_INSTRUCTIONS TO FOLLOW_: Beginning with the line containing "597 220 142" and ending with the last line of the entries below, copy each line exactly and nothing else.

_EXERCISE MATERIALS_:
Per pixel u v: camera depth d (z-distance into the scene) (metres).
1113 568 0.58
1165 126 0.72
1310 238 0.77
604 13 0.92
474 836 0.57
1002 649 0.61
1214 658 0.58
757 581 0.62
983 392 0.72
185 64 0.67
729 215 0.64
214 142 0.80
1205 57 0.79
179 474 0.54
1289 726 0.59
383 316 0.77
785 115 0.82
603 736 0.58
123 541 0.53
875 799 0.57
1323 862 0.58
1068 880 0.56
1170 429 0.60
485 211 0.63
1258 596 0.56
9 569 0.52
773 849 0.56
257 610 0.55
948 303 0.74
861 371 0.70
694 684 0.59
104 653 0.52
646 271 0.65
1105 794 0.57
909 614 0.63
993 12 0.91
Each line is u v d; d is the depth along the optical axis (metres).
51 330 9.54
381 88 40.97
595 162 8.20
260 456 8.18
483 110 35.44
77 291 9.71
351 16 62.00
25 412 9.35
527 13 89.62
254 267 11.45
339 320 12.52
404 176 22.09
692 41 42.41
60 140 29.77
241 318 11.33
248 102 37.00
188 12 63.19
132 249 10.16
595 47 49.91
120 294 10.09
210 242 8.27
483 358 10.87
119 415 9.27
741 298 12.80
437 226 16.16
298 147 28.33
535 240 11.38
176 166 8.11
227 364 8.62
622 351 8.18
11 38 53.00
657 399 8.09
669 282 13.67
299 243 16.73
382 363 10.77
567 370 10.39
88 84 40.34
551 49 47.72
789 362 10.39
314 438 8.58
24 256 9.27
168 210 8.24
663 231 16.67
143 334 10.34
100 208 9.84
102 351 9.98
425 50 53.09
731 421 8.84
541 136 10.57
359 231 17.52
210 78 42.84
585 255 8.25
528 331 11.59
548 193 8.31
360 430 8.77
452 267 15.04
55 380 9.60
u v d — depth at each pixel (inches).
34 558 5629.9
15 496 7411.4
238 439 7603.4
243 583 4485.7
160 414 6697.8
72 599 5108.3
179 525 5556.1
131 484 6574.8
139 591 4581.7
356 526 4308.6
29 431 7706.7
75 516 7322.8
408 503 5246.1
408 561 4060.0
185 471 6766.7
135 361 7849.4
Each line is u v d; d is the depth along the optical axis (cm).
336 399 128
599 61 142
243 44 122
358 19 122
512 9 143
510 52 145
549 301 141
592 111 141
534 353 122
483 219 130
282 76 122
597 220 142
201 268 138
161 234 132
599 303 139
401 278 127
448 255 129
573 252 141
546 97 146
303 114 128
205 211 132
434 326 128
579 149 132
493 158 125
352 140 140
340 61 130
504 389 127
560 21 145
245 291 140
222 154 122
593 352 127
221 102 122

_WRITTEN RESPONSE_:
597 220 142
201 268 138
161 234 132
599 303 139
401 278 127
448 255 129
573 252 141
546 97 146
303 114 128
205 211 132
434 326 128
579 149 132
493 158 125
352 140 140
340 61 130
504 389 127
560 21 145
245 291 140
222 154 122
593 352 127
221 102 122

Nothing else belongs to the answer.